A book on the history of the Seminary described him as: “a man of more than common intellectual ability . . he was of a profoundly religious nature, and it was his deeply cherished purpose to become a missionary to the heathen.”
Jehudi’s biographer Ralph Gurley noted that Jehudi also helped the Trustees of the Maine Charity School with a plan of government, and suggested a course of studies that would appeal to the Christian community. He is credited with bringing the seminary to public notice.
But there were complications.
While in Middlebury, Jehudi had established a relationship with Catherine Gray whose focus was on mission work and was not interested in moving with him to Maine. He met another woman while in Maine, but that relationship ended when Catherine found out and agreed to marry Jehudi in October 1818.
Meanwhile, the students, the town and the district were upset by Jehudi’s marriage to Catherine and his rejection of the local girl. The students rebelled and would not attend his classes. The School Trustees found the students to be in the wrong but acknowledged that the situation was “intolerable to a person of Professor Ashmun’s high-strung and sensitive nature.”

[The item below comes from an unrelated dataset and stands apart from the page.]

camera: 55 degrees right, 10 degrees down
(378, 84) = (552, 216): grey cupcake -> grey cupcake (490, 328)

In 1819, he left Maine and moved to Washington D.C., where he connected with the Protestant Episcopal Church and published their Washington Theological Repertory monthly publication from August 1819 to July 1822. Its purpose was the promotion of religion, humanity and literature within 32 pages of religious direction, scholarship, history and reports on local and missionary activities, including regular reports of the activities of the American Colonization Society.

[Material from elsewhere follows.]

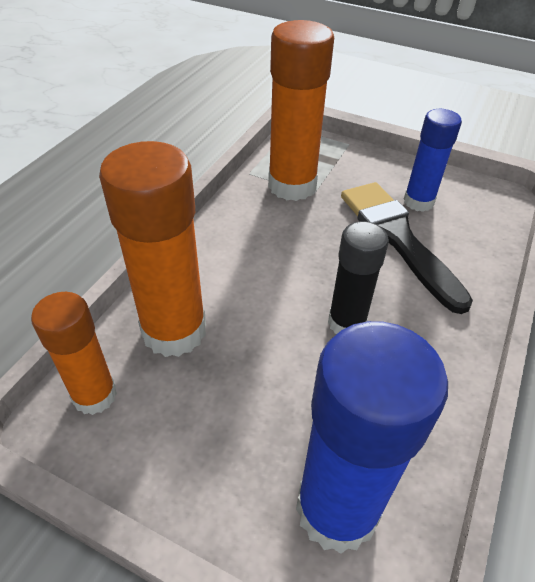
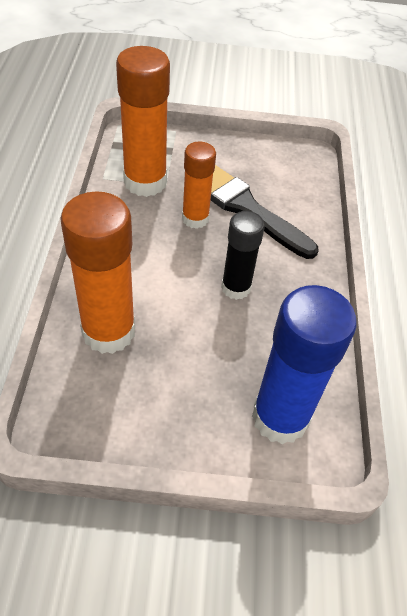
camera: 25 degrees left, 5 degrees up
(94, 395) = (72, 399): orange glue stick -> orange glue stick (195, 218)
(418, 202) = (251, 173): blue glue stick -> none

Additionally, in 1820, Jehudi published one edition of the African Intelligencer, a journal with articles on the slave trade, African geography, the expedition of the Elizabeth (the ship that carried the first group of colonists to Liberia), and the American Colonization Society constitution.
The American Colonization Society, upset by the expense and the lack of public support, canceled the journal after one issue.

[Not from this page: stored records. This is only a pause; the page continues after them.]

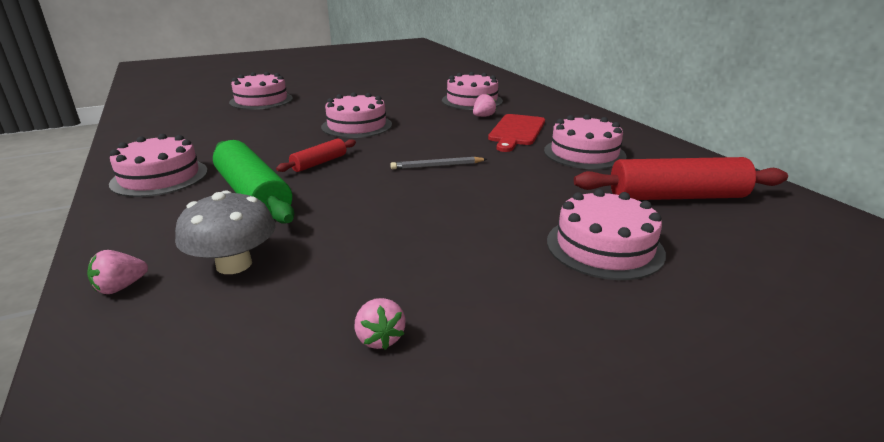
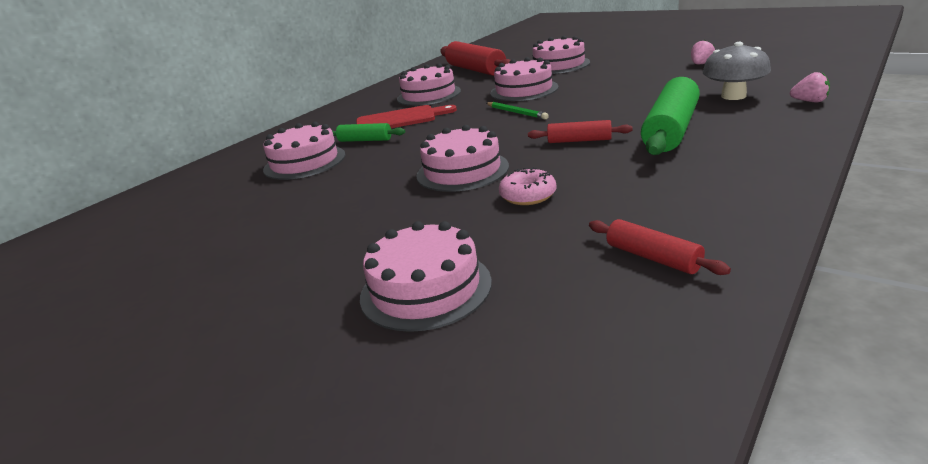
camera: 115 degrees left, 0 degrees up
(160, 177) = (734, 173): pink cake -> pink cake (524, 90)
(172, 131) = (652, 257): none -> red rolling pin
(284, 129) = (528, 195): none -> pink donut
(437, 166) = (516, 112): grey pencil -> green pencil
(483, 116) = (365, 140): pink strawberry -> green rolling pin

Then in 1821, Jehudi published the Memoir of the Life and Character of Reverend Samuel Bacon. Bacon was a minister of the Episcopal Church and was one of the first to look for alternative locations for the free black population and those freed from the captured slave ships.
Later Bacon was named as the government’s official agent to receive those on board the ships returned to Africa. He died working off the African Coast in 1821. It is thought that by telling Bacon’s story, Jehudi became even more interested in missionary work and became committed to Bacon’s cause under the umbrella of the American Colonization Society.
The American Colonization Society was not formed to abolish slavery although at first it was supported by abolitionists. All 12 of its managers were slave holders. The Society was looking for a suitable territory on the coast of Africa for free people of color who wanted to return to Africa.
Transportation would be provided. It was advertised to benefit Blacks but not to interfere with the institution of slavery. The Society also oversold the climate and benefits of the African colony.
The motive for support by the federal government was economics. Establishing a port for foreign trade would be advantageous, like the success of the trade out of Sierra Leone established by the British.
The first colonization attempt went poorly due mainly to the inability to acquire land. The society was still motivated by African wealth and continued to send agents to solve this problem. In December 1821, Eli Ayres obtained property on the coast, by putting a gun to the head of the local king and paying the equivalent of $300.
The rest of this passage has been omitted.